When Mark Rassell heard his former linemate had reached 100 career assists in the Western Hockey League, he couldn’t help but chime in.
The former Medicine Hat Tigers captain scored the bulk of his 104 goals in the Gas City off passes from current captain James Hamblin, so when the team announced Hamblin’s playmaking milestone on Instagram during Saturday’s 4-0 win over the Brandon Wheat Kings, Rassell was the first to comment.
“You’re welcome,” Rassell said in his reply to the post.
The 21-year-old Calgary product has taken his game to the University of New Brunswick’s Varsity Reds this year. One advantage of playing on the East Coast is that Rassell’s hockey schedule rarely overlaps with Medicine Hat’s — allowing him to both keep close tabs on the team’s progression and be ready with a snappy punch line whenever the chance arises.
“It was a little bit later out here with the three-hour time difference, so when I saw that I was having a little fun and decided to have a little fun with Jim,” said Rassell. “He was a big part of my personal success. We played together for the better part of three years so I figured I’d be a little cheeky.
“We still give each other a hard time even though we’re 4,000 kilometres away.”
Rassell’s Varsity Reds have clinched top spot in the U Sports Atlantic University Sport conference with a commanding 23-2-3 record, but the transition to men’s hockey hasn’t come without its challenges. Rassell admits it took him a while to hit his stride after going from a 50-goal scoring captain in the WHL to a rookie among men at the U Sports level.
“It’s one of those things I was told to prepare for, but I don’t really think you can,” said Rassell, who has 14 goals and 13 assists in 28 games this season. “It’s really good hockey and you’re playing against most people who played in the CHL … and they’re four years better. It’s just like going back to your rookie season in junior.”
While it was a slow start to the season by his standards, Rassell has been heating up at the right time. The post-season is just around the corner and the former Tabby has 10 points in his past six games — a span that includes his first career regular season U Sports hat trick in a 9-4 win over former Tiger teammate Chad Labelle and the University of Prince Edward Island on Jan. 18.
“It felt good, this is a tough league to score in so anytime I get a hat trick I’m going to be more than happy.

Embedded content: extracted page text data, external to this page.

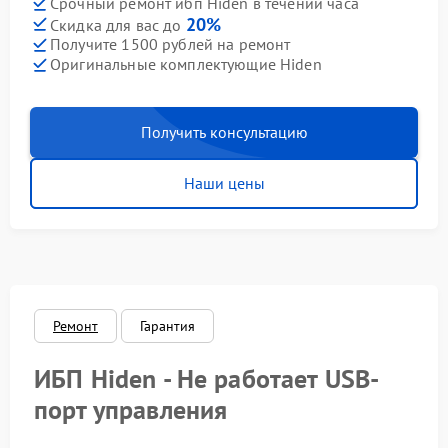
Срочный ремонт ибп Hiden в течении часа
20%
Скидка для вас до
Получите 1500 рублей на ремонт
Оригинальные комплектующие Hiden
Получить консультацию
Наши цены
Ремонт
Гарантия
ИБП Hiden - Не работает USB-
порт управления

A season with 10 goals is considered a big success out here,” said Rassell, who had four points in the win. “It took me a little bit to kind of find my footing in the league but ever since Christmas I think I’ve been playing a lot better, and I think my coach would agree with that. I’ve been playing a lot better on both sides of the puck.”
UNB will close out the regular season with a pair of home games this weekend.

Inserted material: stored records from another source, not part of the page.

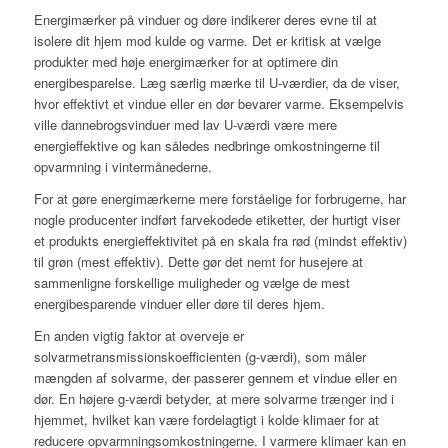
Energimærker på vinduer og døre indikerer deres evne til at
isolere dit hjem mod kulde og varme. Det er kritisk at vælge
produkter med høje energimærker for at optimere din
energibesparelse. Læg særlig mærke til U-værdier, da de viser,
hvor effektivt et vindue eller en dør bevarer varme. Eksempelvis
ville dannebrogsvinduer med lav U-værdi være mere
energieffektive og kan således nedbringe omkostningerne til
opvarmning i vintermånederne.
For at gøre energimærkerne mere forståelige for forbrugerne, har
nogle producenter indført farvekodede etiketter, der hurtigt viser
et produkts energieffektivitet på en skala fra rød (mindst effektiv)
til grøn (mest effektiv). Dette gør det nemt for husejere at
sammenligne forskellige muligheder og vælge de mest
energibesparende vinduer eller døre til deres hjem.
En anden vigtig faktor at overveje er
solvarmetransmissionskoefficienten (g-værdi), som måler
mængden af solvarme, der passerer gennem et vindue eller en
dør. En højere g-værdi betyder, at mere solvarme trænger ind i
hjemmet, hvilket kan være fordelagtigt i kolde klimaer for at
reducere opvarmningsomkostningerne. I varmere klimaer kan en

Friday’s opponent, the St. Francis Xavier X-Men, made headlines this week after getting into a line brawl with the Acadia Axe Men Saturday and having a combined 15 players suspended as a result, along with both head coaches. Nine players will be missing from the X-Men roster Friday.
“I know they’re going to have a short bench but we’ll be ready for them,” said Rassell. “I know a lot of their best players are still in the lineup so it’s still going to be a good game.”
The Reds wrap up the regular season Saturday against Dalhousie. Considering they’ve already locked up the conference, and with it a first-round bye, Rassell says his squad will be approaching this weekend as the start of the post-season.
“We have about 10 to 13 days off between our last regular season game to our first playoff game so we’re treating this as our first round,” said Rassell. “It’s kind of a trial run for us because our first round, the league’s second round, is only a five-game series.”
While their upcoming playoff opponent is still to be determined, earning a place in the AUS championship series would also send the Varsity Reds to the national championship in Lethbridge March 14-17.
A trip back to Alberta would mean more than a shot at a national title in front of some familiar faces, as Rassell points out the tournament draws in a number of scouts and could open the door back up for a shot at the NHL.
“Scouts don’t really come to our games until nationals on the big stage,” he said. “If we end up making it to Lethbridge this March then probably the talks will pick up again.”